At 41-28, the Bulls are currently the fifth seed in the East. They have a difficult remaining schedule, with 11 of their last 13 games against teams vying for the play-in or the playoffs.

Here are a few more notes from the Central Division:

  • DeMar DeRozan‘s influence on the Bulls is similar to the way Chris Paul has impacted winning throughout his career, Johnson writes in a separate article for NBC Sports Chicago. Coach Billy Donovan has coached both players and compared their leadership qualities. “They’re two totally different players, two totally different people,” Donovan said. “But the impact that Chris made that I saw in Oklahoma and now seeing the impact that DeMar made, you can just see how they’ve kind of galvanized the group and they’ve got everybody together. It’s because of how humble they are, how team-oriented they are, how competitive they are and how much they both want to win.” For his part, DeRozan says he’s just focused on the grind. “I try to be the same person every day and carry that over to my teammates and to my work,” DeRozan said. “That’s how I lead.”

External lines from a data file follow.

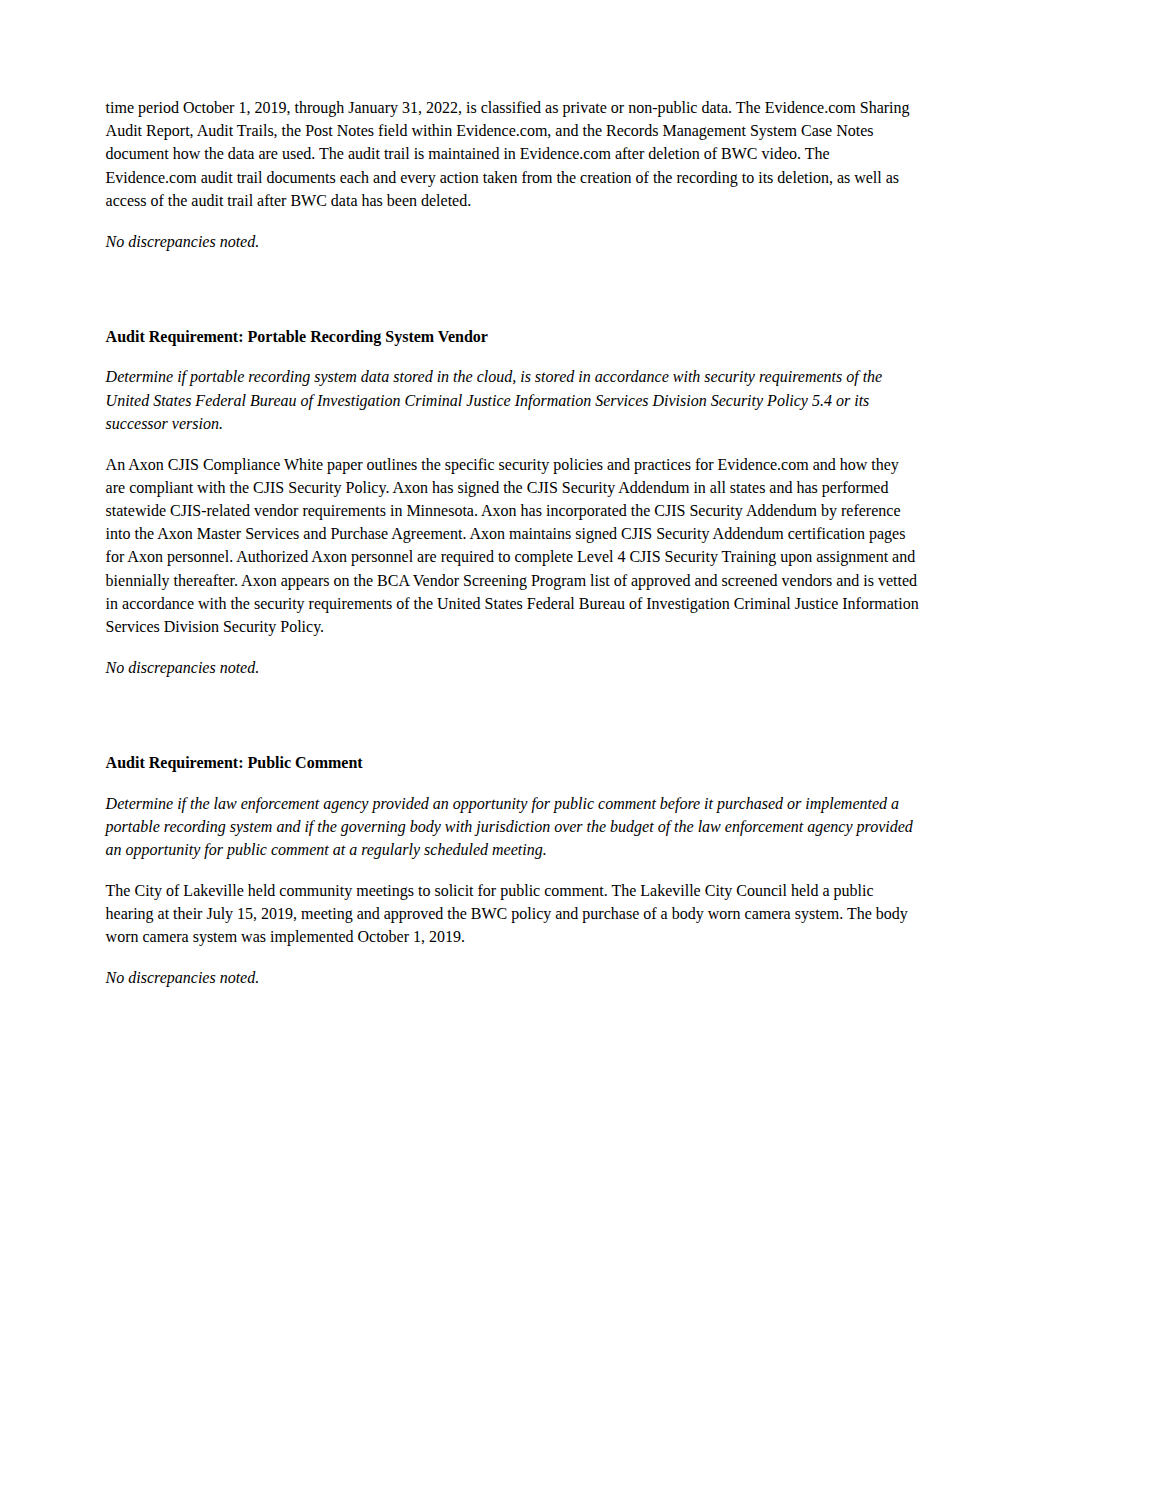time period October 1, 2019, through January 31, 2022, is classified as private or non-public data. The Evidence.com Sharing Audit Report, Audit Trails, the Post Notes field within Evidence.com, and the Records Management System Case Notes document how the data are used. The audit trail is maintained in Evidence.com after deletion of BWC video. The Evidence.com audit trail documents each and every action taken from the creation of the recording to its deletion, as well as access of the audit trail after BWC data has been deleted.
No discrepancies noted.
Audit Requirement: Portable Recording System Vendor
Determine if portable recording system data stored in the cloud, is stored in accordance with security requirements of the United States Federal Bureau of Investigation Criminal Justice Information Services Division Security Policy 5.4 or its successor version.
An Axon CJIS Compliance White paper outlines the specific security policies and practices for Evidence.com and how they are compliant with the CJIS Security Policy. Axon has signed the CJIS Security Addendum in all states and has performed statewide CJIS-related vendor requirements in Minnesota. Axon has incorporated the CJIS Security Addendum by reference into the Axon Master Services and Purchase Agreement. Axon maintains signed CJIS Security Addendum certification pages for Axon personnel. Authorized Axon personnel are required to complete Level 4 CJIS Security Training upon assignment and biennially thereafter. Axon appears on the BCA Vendor Screening Program list of approved and screened vendors and is vetted in accordance with the security requirements of the United States Federal Bureau of Investigation Criminal Justice Information Services Division Security Policy.
No discrepancies noted.
Audit Requirement: Public Comment
Determine if the law enforcement agency provided an opportunity for public comment before it purchased or implemented a portable recording system and if the governing body with jurisdiction over the budget of the law enforcement agency provided an opportunity for public comment at a regularly scheduled meeting.
The City of Lakeville held community meetings to solicit for public comment. The Lakeville City Council held a public hearing at their July 15, 2019, meeting and approved the BWC policy and purchase of a body worn camera system. The body worn camera system was implemented October 1, 2019.
No discrepancies noted.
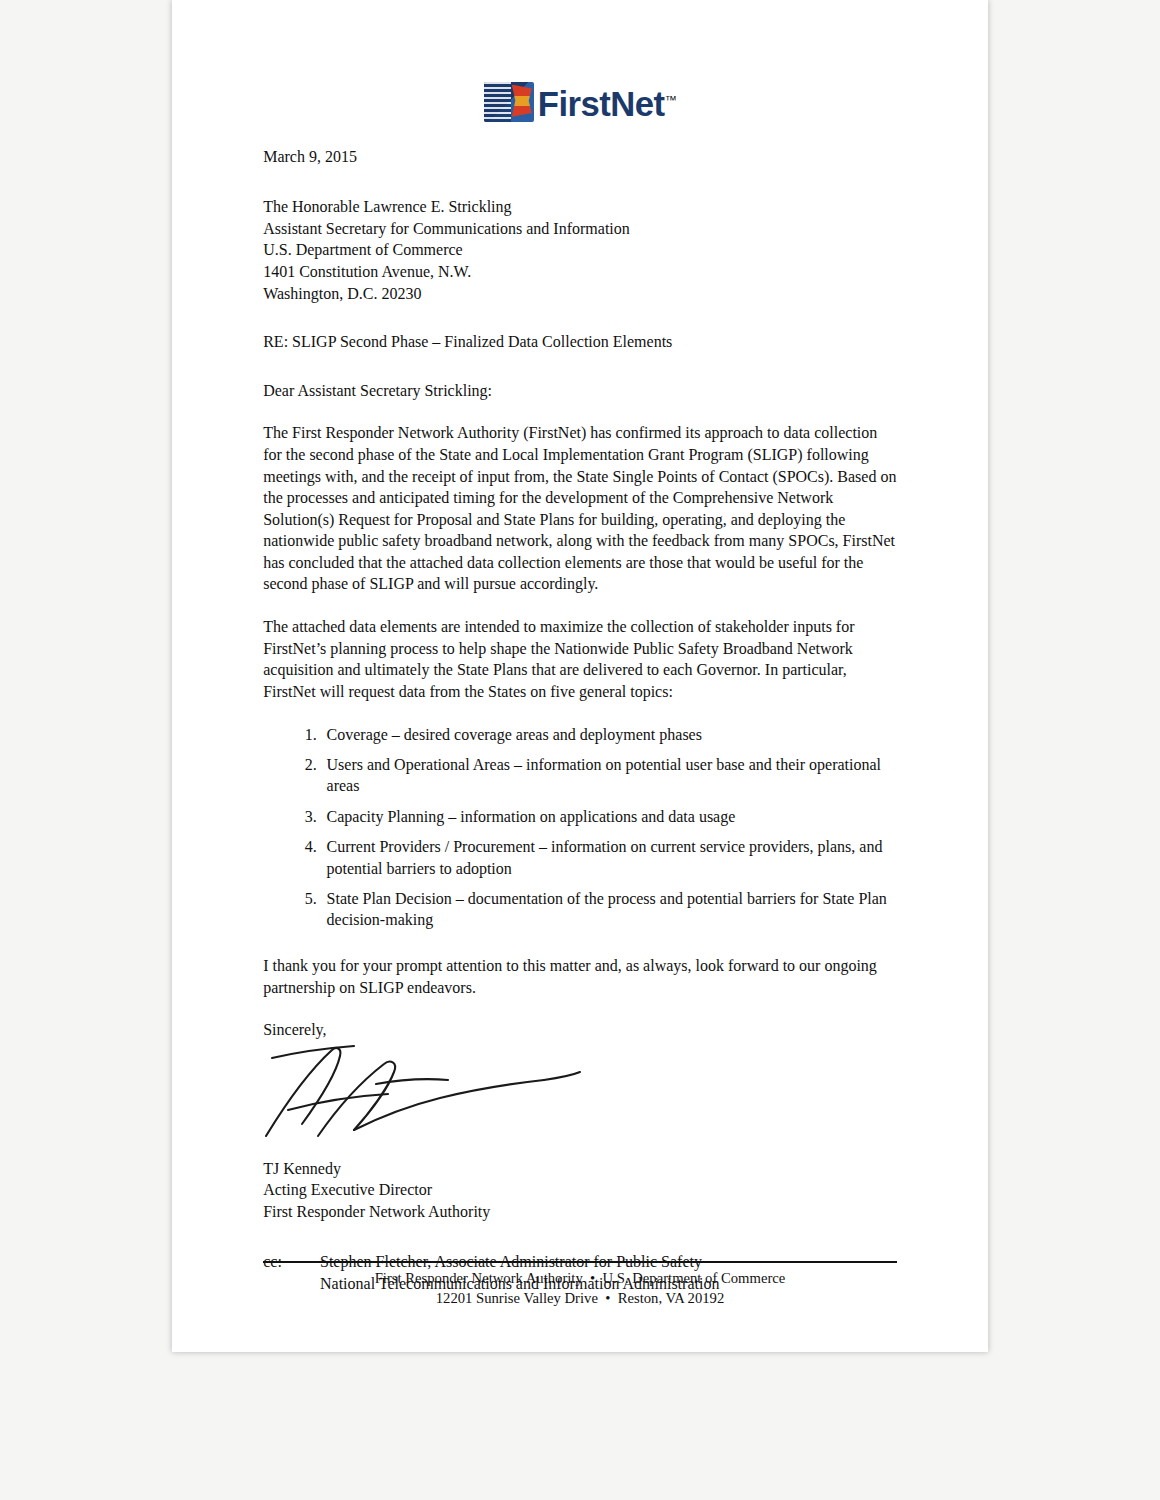FirstNet™
March 9, 2015
The Honorable Lawrence E. Strickling
Assistant Secretary for Communications and Information
U.S. Department of Commerce
1401 Constitution Avenue, N.W.
Washington, D.C. 20230
RE: SLIGP Second Phase – Finalized Data Collection Elements
Dear Assistant Secretary Strickling:
The First Responder Network Authority (FirstNet) has confirmed its approach to data collection for the second phase of the State and Local Implementation Grant Program (SLIGP) following meetings with, and the receipt of input from, the State Single Points of Contact (SPOCs). Based on the processes and anticipated timing for the development of the Comprehensive Network Solution(s) Request for Proposal and State Plans for building, operating, and deploying the nationwide public safety broadband network, along with the feedback from many SPOCs, FirstNet has concluded that the attached data collection elements are those that would be useful for the second phase of SLIGP and will pursue accordingly.
The attached data elements are intended to maximize the collection of stakeholder inputs for FirstNet’s planning process to help shape the Nationwide Public Safety Broadband Network acquisition and ultimately the State Plans that are delivered to each Governor. In particular, FirstNet will request data from the States on five general topics:
Coverage – desired coverage areas and deployment phases
Users and Operational Areas – information on potential user base and their operational areas
Capacity Planning – information on applications and data usage
Current Providers / Procurement – information on current service providers, plans, and potential barriers to adoption
State Plan Decision – documentation of the process and potential barriers for State Plan decision-making
I thank you for your prompt attention to this matter and, as always, look forward to our ongoing partnership on SLIGP endeavors.
Sincerely,
TJ Kennedy
Acting Executive Director
First Responder Network Authority
cc:
Stephen Fletcher, Associate Administrator for Public Safety
National Telecommunications and Information Administration
First Responder Network Authority • U.S. Department of Commerce
12201 Sunrise Valley Drive • Reston, VA 20192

  • Kelsey Russo of The Athletic details how Caris LeVert has been acclimating to the Cavaliers. LeVert, who recently returned from a nine-game absence after suffering a sprained foot, admits it was difficult dealing with the injury, but he’s enjoying his time in Cleveland. “It’s been fun for me, to be honest with you,” LeVert said. “I try to look at it as a positive challenge for me; it’s just getting better. I know we’re playing for something, playing for the playoffs or playing for a championship. So that’s what gets me going in every morning.”
  • Second-year forward Saddiq Bey helped the Pistons snap a four-game losing streak on Thursday by scoring a career-high 51 points, writes Omari Sankofa II of the Detroit Free Press. Bey became the seventh Piston to score 50-plus in a game and tied Hall of Famer Joe Dumars‘ franchise record with 10 threes made (on 14 attempts), Sankofa notes. Bey finished with an eye-popping 51 points, nine rebounds, four assists, and three steals on 17-of-27 shooting in the team’s 134-120 victory over Orlando.